◆ TASK INSTRUCTIONS ◆
1. From the post on Hegel and consciousness, write out the passage between "Hegel Writes Again!" and "of human consciousness.", inclusive.
2. Extend the post on Hegel and consciousness, picking up right after its final sentence.

Wednesday, March 09, 2005

Hegel Writes Again!

Hegel and Consciousness

Georg Wilhelm Friedrich Hegel’s Phenomenology of Mind is considered as one of the greatest works on philosophy, and more pointedly on consciousness. This work is most beautifully summarised by Paul Trejo (See http://eserver.org/philosophy/hegel-summary.html). In ten-odd pages Trejo captures for the impatient reader the essence of Hegel’s tracking of human consciousness.

Wrestling with consciousness meets humans' most basic yearning. It explains why things are and it point out how things should be. It grounds us in reality while it points us to the grandeur of human thoughts and human potentialities.

Inquiry into consciousness also halts us to make us ponder of the limitations of thought and asks us to seek meaning in experiences. Then suddenly, it questions the wisdom of experience too and throws us back to realm of human imagination. It plays ping pong with us. It argues for the past and yet gives us an inkling of how pregnant with possibilities the future is. In short, wrestling with consciousness makes us go in all directions and finally makes us settle for one direction to explain ourselves and the world around us. But we know that this explanation is as ephemeral and tentative as a cloud that passes over the hot April sky in the Indian Plains never to give a drop of water... but that would return a few months later with abundant outpouring of tiring rain.

Entries drawn from a collection:

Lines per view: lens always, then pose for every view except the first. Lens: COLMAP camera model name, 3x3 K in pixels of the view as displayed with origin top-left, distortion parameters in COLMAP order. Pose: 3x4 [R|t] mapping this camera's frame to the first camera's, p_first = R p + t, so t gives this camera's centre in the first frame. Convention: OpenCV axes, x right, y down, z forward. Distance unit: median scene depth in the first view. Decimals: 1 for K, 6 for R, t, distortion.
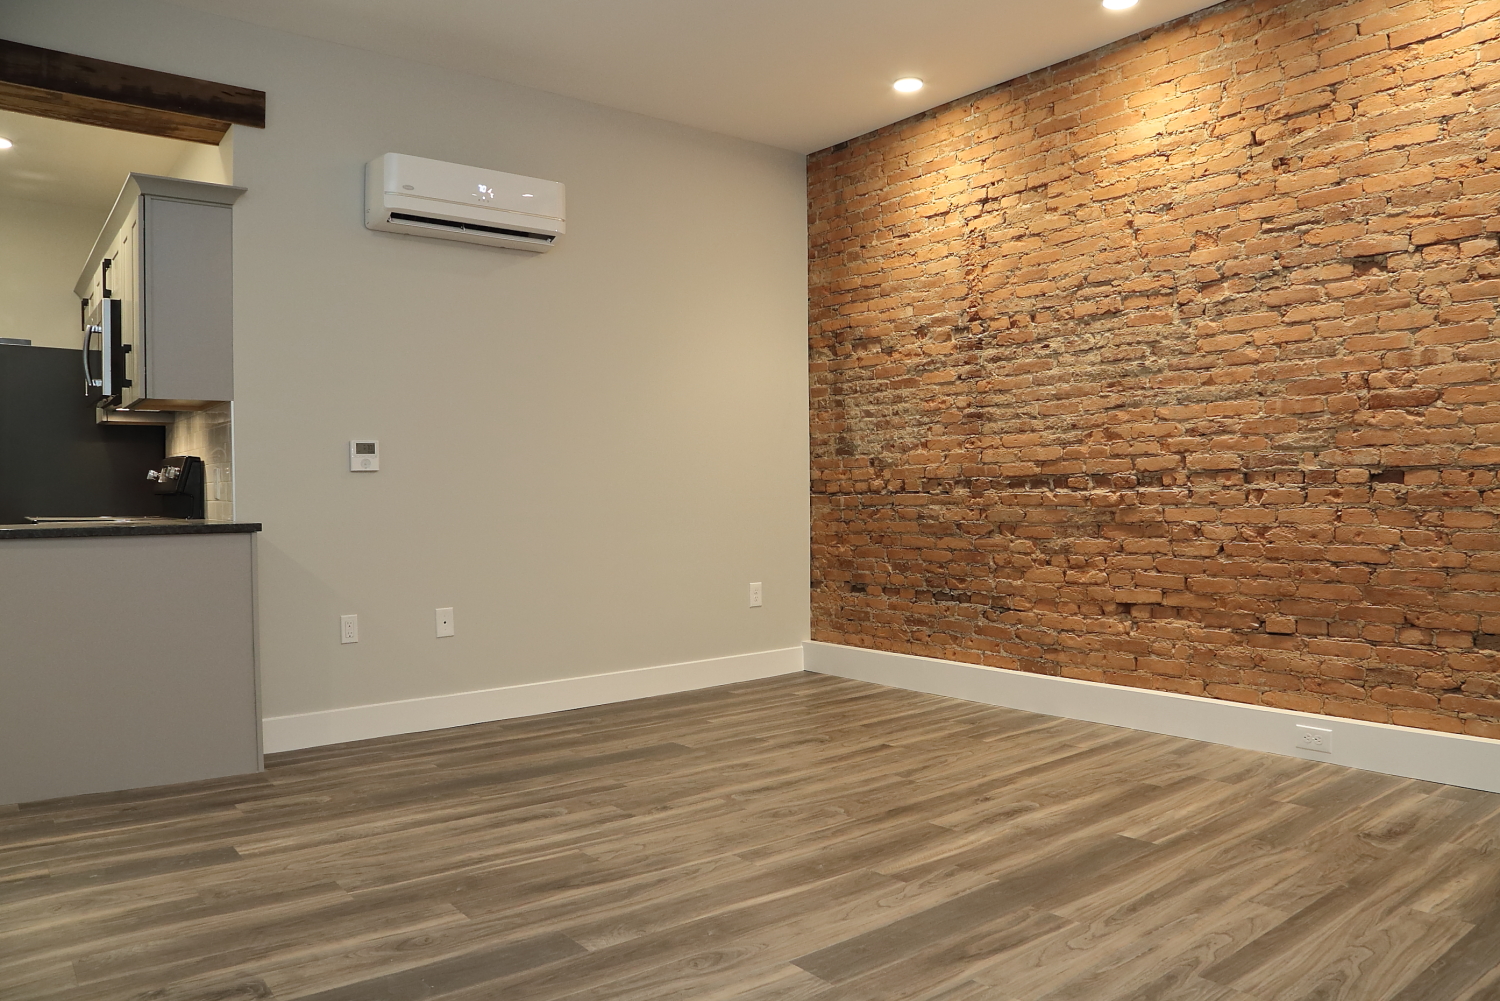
lens RADIAL K [[1111.2, 0, 752.9], [0, 1111.2, 495.8], [0, 0, 1]] dist [-0.120831, 0.048697]
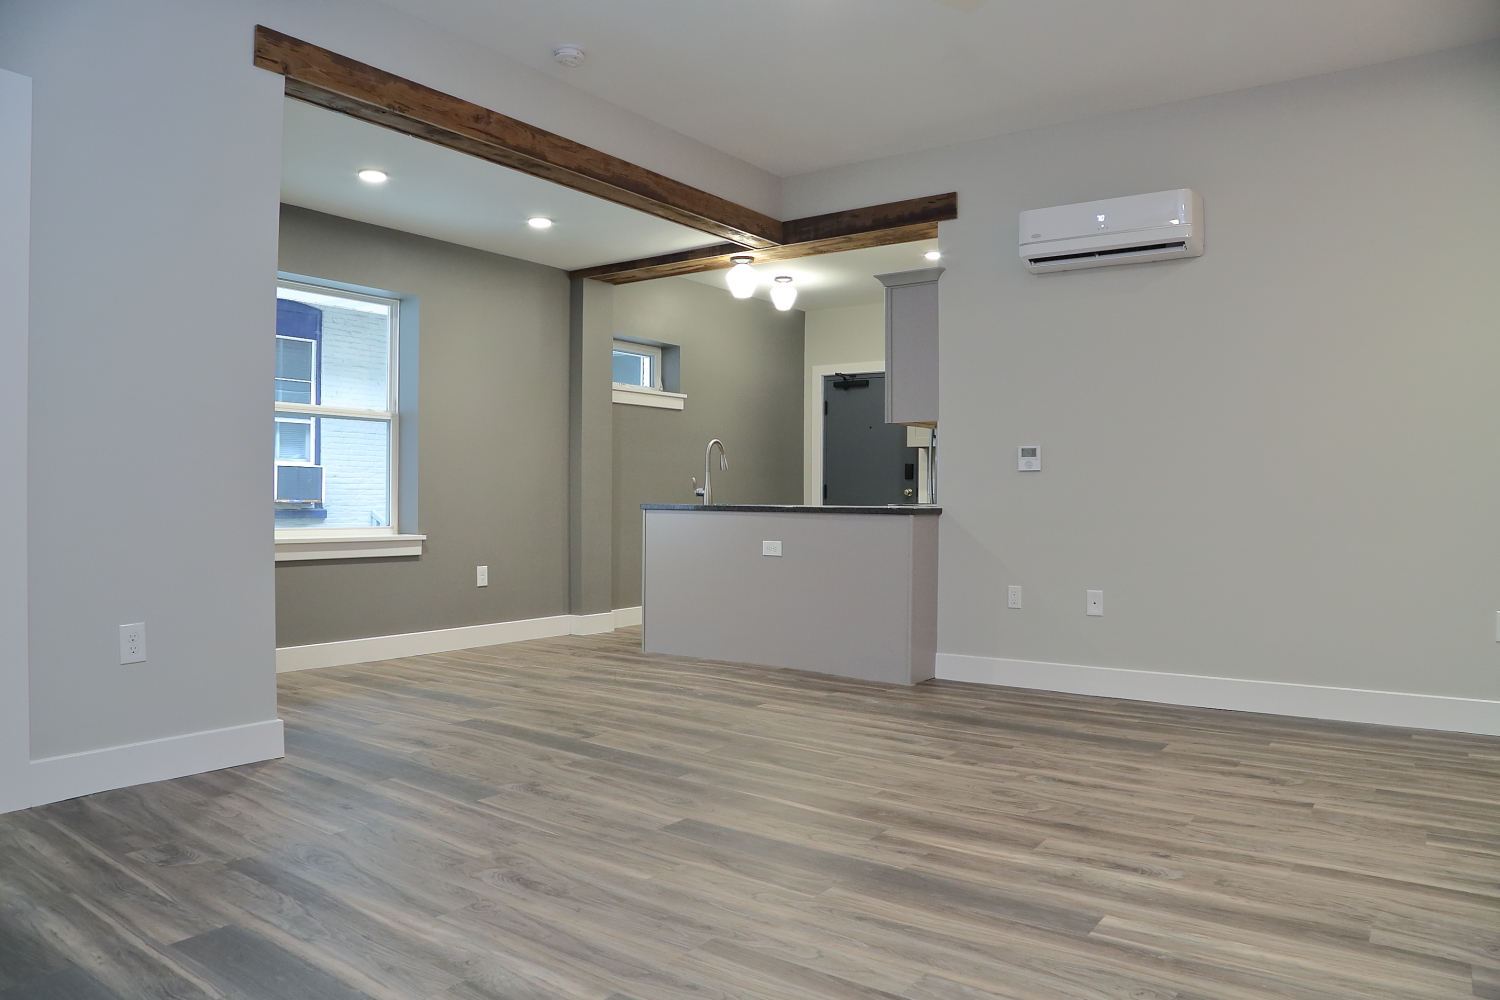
lens RADIAL K [[1111.2, 0, 749.2], [0, 1111.2, 496.9], [0, 0, 1]] dist [-0.120831, 0.048697]
pose [[0.206223, 0.012971, -0.978419, 0.993034], [-0.013428, 0.999855, 0.010425, -0.002597], [0.978413, 0.010988, 0.206368, 0.537605]]
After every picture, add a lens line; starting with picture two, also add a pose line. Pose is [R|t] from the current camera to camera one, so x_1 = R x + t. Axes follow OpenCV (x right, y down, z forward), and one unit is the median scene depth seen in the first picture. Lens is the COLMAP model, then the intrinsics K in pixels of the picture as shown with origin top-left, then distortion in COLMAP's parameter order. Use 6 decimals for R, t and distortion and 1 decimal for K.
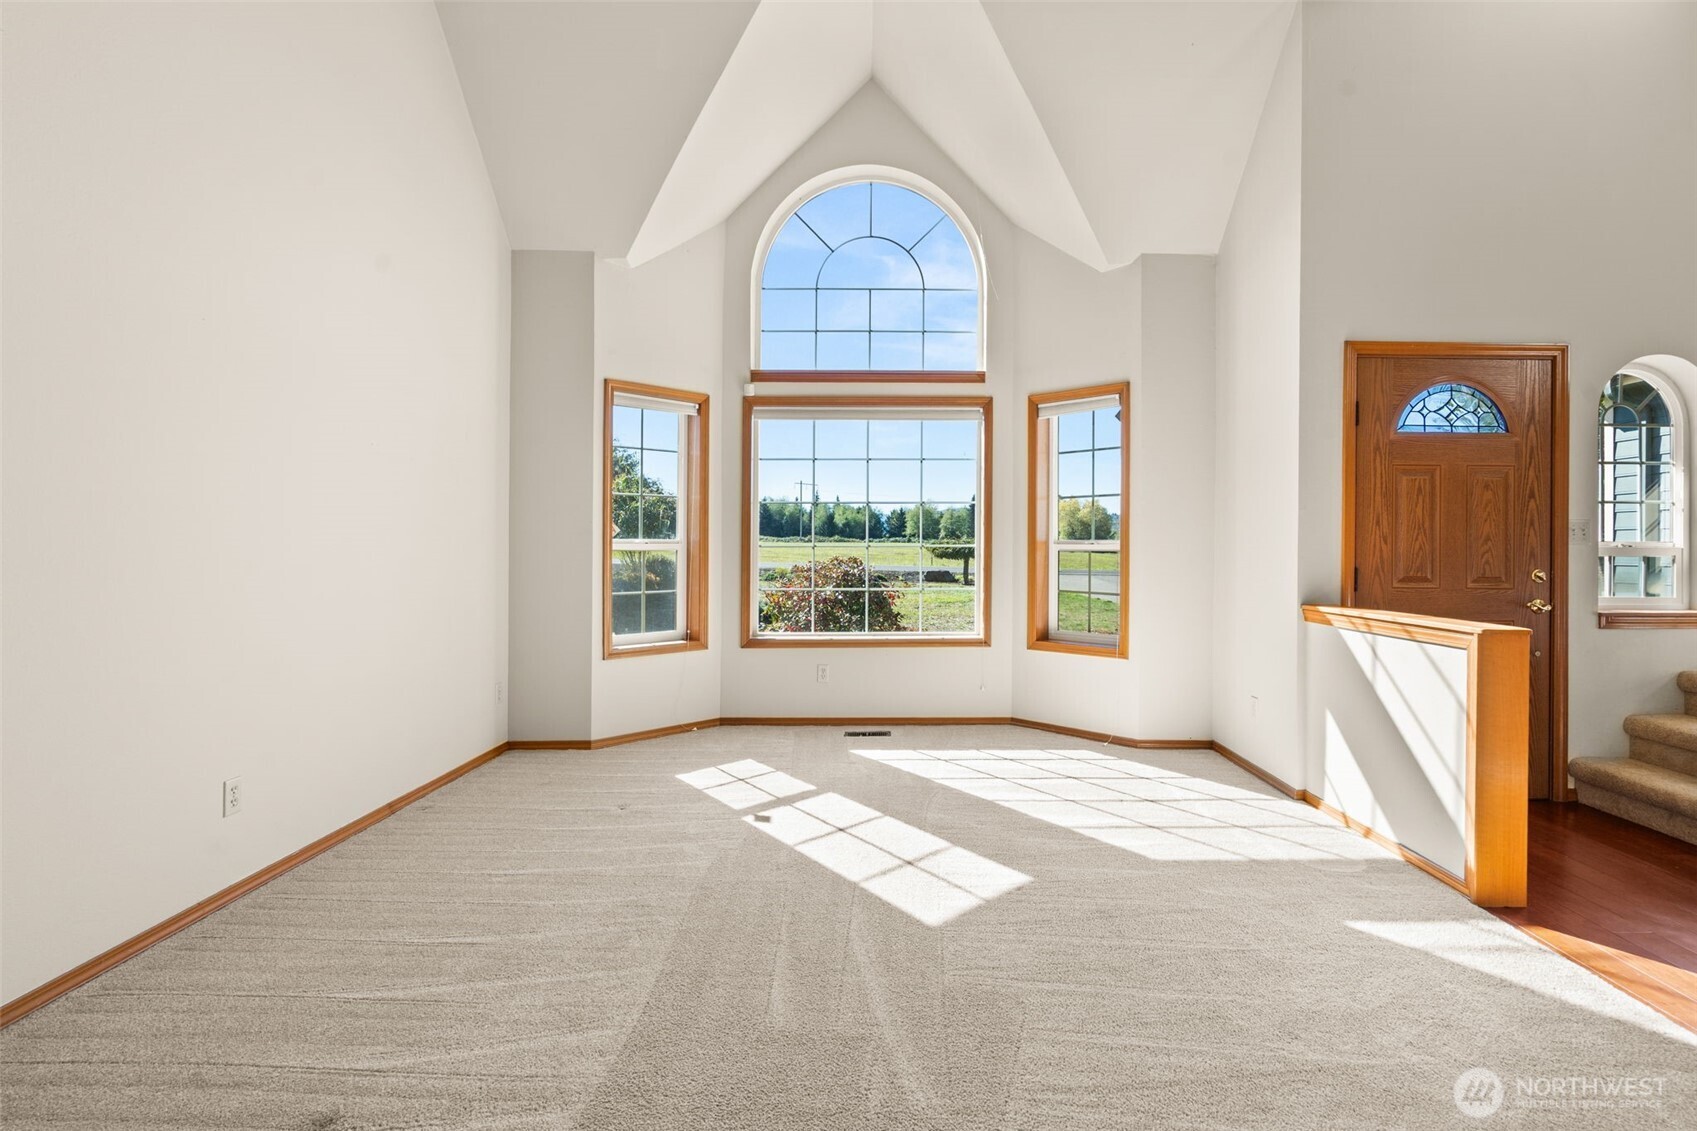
lens RADIAL K [[775.8, 0, 850.0], [0, 775.8, 549.6], [0, 0, 1]] dist [-0.002277, 0.000070]
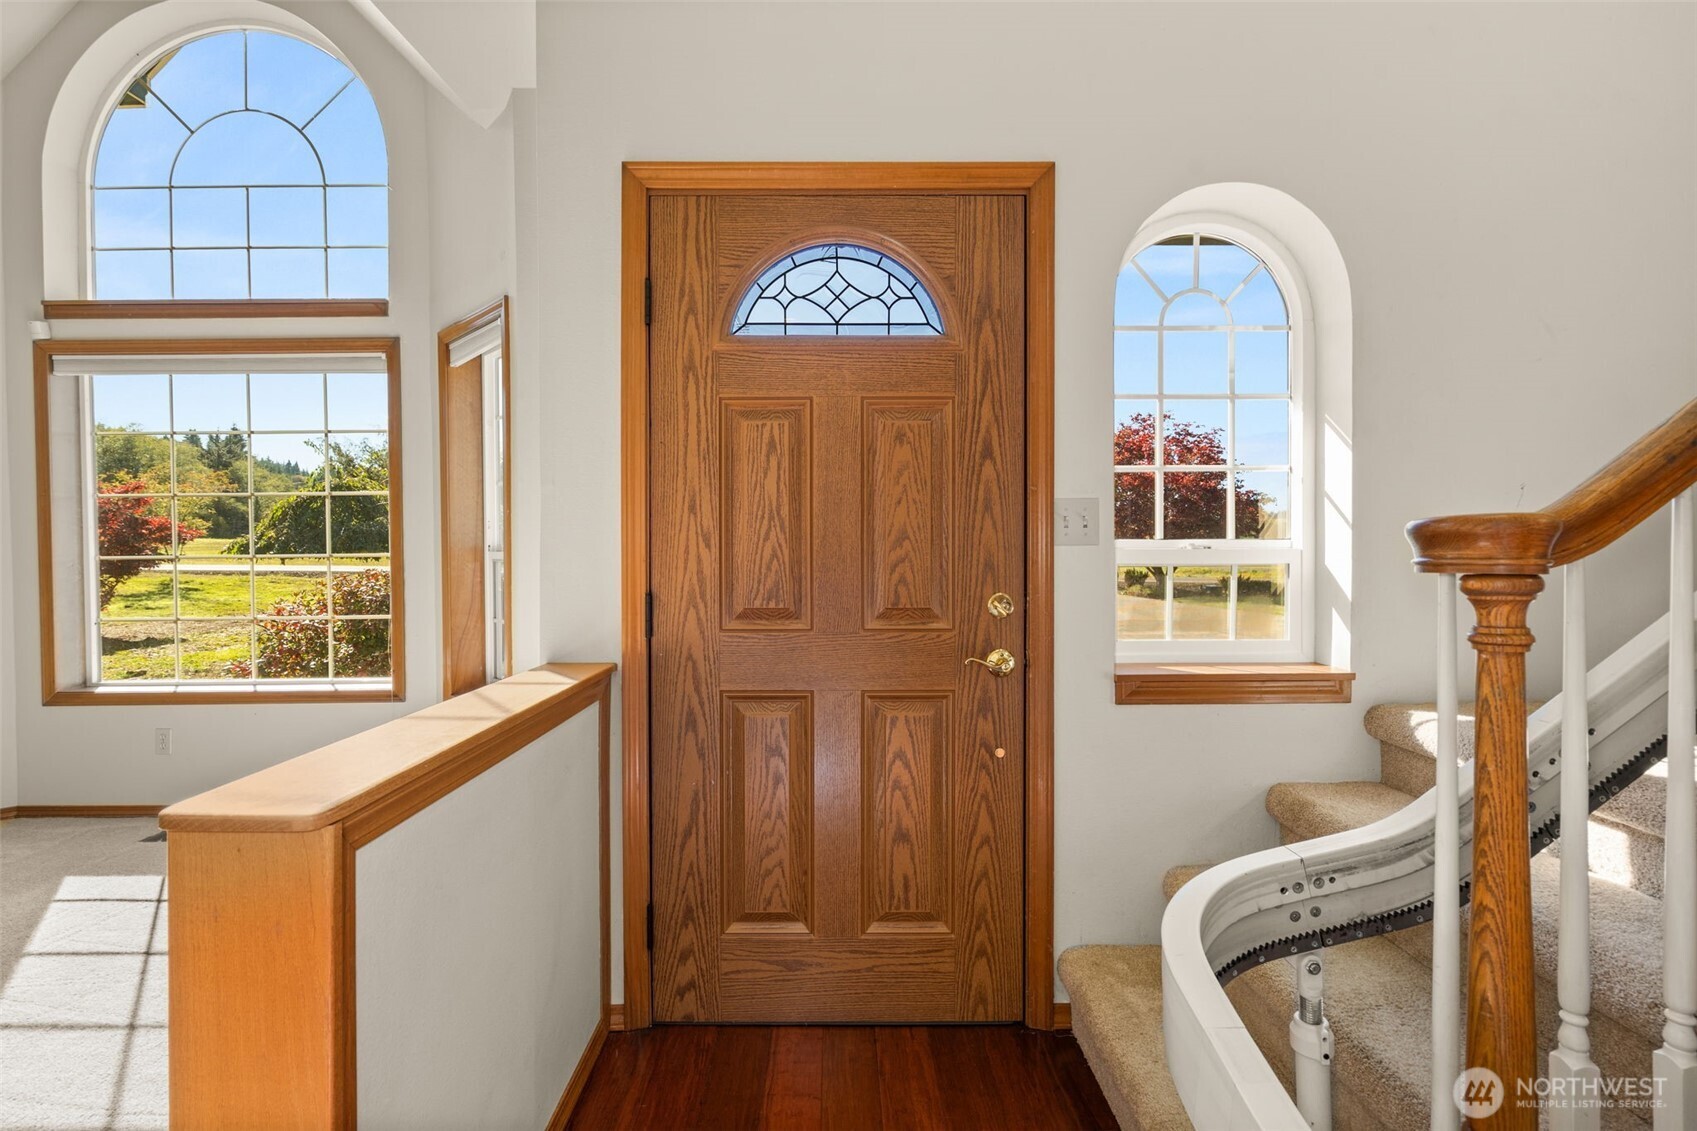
lens RADIAL K [[709.8, 0, 848.5], [0, 709.8, 565.5], [0, 0, 1]] dist [-0.002999, -0.000050]
pose [[0.999885, -0.008931, -0.012280, 0.789582], [0.009104, 0.999859, 0.014115, -0.001118], [0.012152, -0.014225, 0.999825, 0.512348]]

◆ RESULTS ◆
1.
Hegel Writes Again!

Hegel and Consciousness

Georg Wilhelm Friedrich Hegel’s Phenomenology of Mind is considered as one of the greatest works on philosophy, and more pointedly on consciousness. This work is most beautifully summarised by Paul Trejo (See http://eserver.org/philosophy/hegel-summary.html). In ten-odd pages Trejo captures for the impatient reader the essence of Hegel’s tracking of human consciousness.

2.
Evolution of consciousness cannot be chronologically ordered. Hegel never attempted to do this. But he wove into his writing the consciousness of the coexistence of the enlightened and of the commoner at any point in time. Yet Hegel showed a semi-historical sensibility. It appears that he thought that “the finest consciousness that human are capable of has already been conceived or “conscioussed” yet the movement of human consciousness is a grand evolutionary process.

Hegel wrote nearly 200 years ago. Much has happened since then. And much has happened to human consciousness since then. Assume of for a moment Hegel coming back and treating us to an addendum to his book in the light of what has happened in the last two hundred years. In the next few paragraphs, I have tried to write how a summary of such addendum would look like.

Please treat this as a spontaneous outpouring and an expression of gratitude to Hegel and Trejo.

To make sense of the following first please read http://eserver.org/philosophy/hegel-summary.html

Summary by KS of what Hegel would write as an extension to his “Phenomenology of Mind”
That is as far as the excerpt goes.